Lisa Marie Presley brought the tour for her recently released album, Storm & Grace, to her hometown of Los Angeles last week, delivering a confident set for a sold-out crowd at the Roxy Theatre. “It’s more nerve-racking for me because mostly it’s family, friends, industry, label,” she tells Rolling Stone. “It’s easier to play for a room full of people you don’t know, for me at least. Playing for my family and people I know, I can feel what they’re thinking and it throws me off.”
The daughter of Elvis is no stranger to high-presssure shows. “Once in New York, I came off the stage and my husband [Michael Lockwood] – who was not my husband at the time, still the musical director – said, ‘I’m glad you did a good show ’cause Bowie was in the audience tonight,'” she recalls of her first major tour. “And I was like, “‘Oh, my God!'” Presley says she received some comforting words from Bowie that evening. “He was so great. He just said, ‘I don’t want to see what happened to Julian Lennon happen to you, because it put him in things that were too big, too quick. I don’t want to see that happen to you. So make sure you do things that are comfortable for you.’ He lectured me in a really good, nice, paternal, productive way. I was doing one giant leap after another, and it was just making me less comfortable with the whole thing. He saw right through that and called it out.”
Presley has been dealing with her father’s legacy for years, but the scrutiny has been particularly high since the appearance of a certain Tupac hologram at Coachella. Unsurprisingly, there has been abundant interest in an Elvis hologram, but Presley says that as of now, there are no plans for one.
“If we want to do it, we’ve got the rights to do it, is basically all that’s happened,” she says. “There’s been nothing set, no prototypes. There’s nothing in the works at the moment.” She is, however, open to the idea if it is done properly, pointing to the virtual tour in which her dad plays onscreen while his band performs live. “That’s been touring for quite some time,” she says. “We’ve done that for so many years that the next level of that would, I guess, be – in a never-ending, growing technical world – a hologram. It just would have to be very, very tasteful.”
For now, Presley is putting all of her attention on building the audience for Storm & Grace. “When I went out and started this last tour, I realized, ‘This is not a Top 40 pop record, and it’s gonna take a lot of work and a lot of me just being out there and doing it every night, and proving myself every night to the next audience,'” she says. “I’m comfortable with that; I prefer that.”
To that end, she is excited about starting another round of touring in the States in November. For that round, she hopes to be out with one of her peers. “I’d love to co-headline,” she says. “My pedal steel player, Doug Pettibone, plays with Lucinda Williams and I thought that would be really cool.” Also on her list are Tracy Chapman and Shelby Lynne. “I’ve never met Tracy, but she’s always been a huge influence on me; I don’t even know if she knows that,” Presley adds. “From her first album until everything, she’s been such an influence on me as a singer-songwriter. And Shelby and I are friends. That would be fun.”

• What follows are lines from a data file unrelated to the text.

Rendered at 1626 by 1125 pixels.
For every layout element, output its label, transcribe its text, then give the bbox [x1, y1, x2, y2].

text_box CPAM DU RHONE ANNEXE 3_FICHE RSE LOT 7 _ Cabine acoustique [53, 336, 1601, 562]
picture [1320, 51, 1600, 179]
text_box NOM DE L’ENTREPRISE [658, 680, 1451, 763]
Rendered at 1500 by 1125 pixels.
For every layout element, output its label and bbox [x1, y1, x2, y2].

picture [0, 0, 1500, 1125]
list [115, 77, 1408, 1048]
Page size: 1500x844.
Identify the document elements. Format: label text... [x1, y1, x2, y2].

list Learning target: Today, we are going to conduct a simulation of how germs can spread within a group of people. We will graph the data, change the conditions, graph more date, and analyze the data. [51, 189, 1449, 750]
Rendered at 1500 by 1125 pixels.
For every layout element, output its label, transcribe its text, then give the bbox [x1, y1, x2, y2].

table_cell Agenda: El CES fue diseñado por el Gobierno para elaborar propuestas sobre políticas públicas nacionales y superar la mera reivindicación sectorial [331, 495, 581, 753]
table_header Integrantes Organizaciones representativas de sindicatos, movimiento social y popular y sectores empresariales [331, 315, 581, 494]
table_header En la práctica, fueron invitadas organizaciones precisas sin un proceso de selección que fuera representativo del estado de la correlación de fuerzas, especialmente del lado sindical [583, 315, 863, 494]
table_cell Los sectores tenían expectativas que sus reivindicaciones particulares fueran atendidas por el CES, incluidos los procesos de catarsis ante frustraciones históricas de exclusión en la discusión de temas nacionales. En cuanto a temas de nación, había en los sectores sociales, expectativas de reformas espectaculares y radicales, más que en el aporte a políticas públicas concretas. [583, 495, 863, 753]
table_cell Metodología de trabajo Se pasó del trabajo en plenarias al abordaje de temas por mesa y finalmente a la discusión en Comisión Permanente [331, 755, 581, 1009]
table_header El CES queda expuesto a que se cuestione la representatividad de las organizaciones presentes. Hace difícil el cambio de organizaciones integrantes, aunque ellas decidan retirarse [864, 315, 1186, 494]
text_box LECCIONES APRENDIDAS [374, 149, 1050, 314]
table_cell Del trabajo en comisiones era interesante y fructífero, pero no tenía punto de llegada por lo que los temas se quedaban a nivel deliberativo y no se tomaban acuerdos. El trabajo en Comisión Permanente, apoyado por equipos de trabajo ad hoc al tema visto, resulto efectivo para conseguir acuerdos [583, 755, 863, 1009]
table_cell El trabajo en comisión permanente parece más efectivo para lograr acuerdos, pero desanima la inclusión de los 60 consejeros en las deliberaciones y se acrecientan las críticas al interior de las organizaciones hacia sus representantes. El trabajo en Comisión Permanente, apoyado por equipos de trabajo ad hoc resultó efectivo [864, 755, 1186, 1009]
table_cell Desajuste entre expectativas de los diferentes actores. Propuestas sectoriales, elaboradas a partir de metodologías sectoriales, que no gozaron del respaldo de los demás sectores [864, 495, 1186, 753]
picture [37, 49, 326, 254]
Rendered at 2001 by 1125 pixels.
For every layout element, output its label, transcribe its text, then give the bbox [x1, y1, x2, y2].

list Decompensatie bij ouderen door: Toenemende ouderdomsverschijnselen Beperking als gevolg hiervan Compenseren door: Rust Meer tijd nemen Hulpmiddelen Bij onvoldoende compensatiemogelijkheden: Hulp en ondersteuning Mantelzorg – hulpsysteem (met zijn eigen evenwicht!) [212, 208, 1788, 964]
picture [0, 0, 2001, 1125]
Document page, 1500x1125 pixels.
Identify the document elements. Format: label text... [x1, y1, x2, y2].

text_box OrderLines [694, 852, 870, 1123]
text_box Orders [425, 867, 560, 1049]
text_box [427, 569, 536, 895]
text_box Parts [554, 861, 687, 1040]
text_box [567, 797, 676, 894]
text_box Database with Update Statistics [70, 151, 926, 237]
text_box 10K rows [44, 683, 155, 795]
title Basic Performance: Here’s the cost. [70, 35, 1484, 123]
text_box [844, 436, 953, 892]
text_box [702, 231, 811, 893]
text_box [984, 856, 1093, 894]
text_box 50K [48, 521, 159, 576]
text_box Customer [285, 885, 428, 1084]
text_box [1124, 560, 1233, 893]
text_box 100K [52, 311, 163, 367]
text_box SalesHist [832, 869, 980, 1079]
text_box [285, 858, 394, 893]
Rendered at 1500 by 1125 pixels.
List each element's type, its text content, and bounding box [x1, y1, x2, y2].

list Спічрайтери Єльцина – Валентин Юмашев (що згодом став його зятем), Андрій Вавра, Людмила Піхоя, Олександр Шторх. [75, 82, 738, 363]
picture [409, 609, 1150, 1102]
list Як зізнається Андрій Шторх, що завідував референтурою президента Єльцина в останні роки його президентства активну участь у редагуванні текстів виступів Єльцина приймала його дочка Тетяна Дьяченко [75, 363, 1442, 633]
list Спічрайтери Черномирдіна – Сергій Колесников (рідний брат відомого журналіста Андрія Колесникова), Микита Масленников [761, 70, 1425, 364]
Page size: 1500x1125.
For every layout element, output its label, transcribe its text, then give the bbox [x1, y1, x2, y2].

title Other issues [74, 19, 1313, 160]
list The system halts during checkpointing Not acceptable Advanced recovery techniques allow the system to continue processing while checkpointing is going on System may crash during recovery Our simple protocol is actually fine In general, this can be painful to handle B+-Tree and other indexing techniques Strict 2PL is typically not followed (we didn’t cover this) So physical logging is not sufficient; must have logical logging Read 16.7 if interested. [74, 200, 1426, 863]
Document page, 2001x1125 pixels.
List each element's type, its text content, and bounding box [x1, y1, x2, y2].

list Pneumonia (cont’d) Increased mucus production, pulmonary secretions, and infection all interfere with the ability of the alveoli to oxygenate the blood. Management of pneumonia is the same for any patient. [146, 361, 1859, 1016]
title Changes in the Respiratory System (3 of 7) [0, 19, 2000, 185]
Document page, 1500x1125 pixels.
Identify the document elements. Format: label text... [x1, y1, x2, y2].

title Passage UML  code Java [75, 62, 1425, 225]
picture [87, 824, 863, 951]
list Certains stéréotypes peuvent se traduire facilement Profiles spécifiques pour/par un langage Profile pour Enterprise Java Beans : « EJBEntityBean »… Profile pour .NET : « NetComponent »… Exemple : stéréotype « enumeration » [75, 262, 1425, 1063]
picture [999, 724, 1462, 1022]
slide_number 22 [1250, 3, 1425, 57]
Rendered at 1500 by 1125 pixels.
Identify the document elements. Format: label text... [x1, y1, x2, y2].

The most important part, she believes, is enjoying a newfound rapport with her crowds. “It’s just a much more intimate relationship with the audience now. You can really feel people really feeling and listening to me now, finally,” she says. “By the end of the show, I can see there’s a definite relationship at that point and I’ve usually done what I’ve set out to do. That feels really good afterwards.”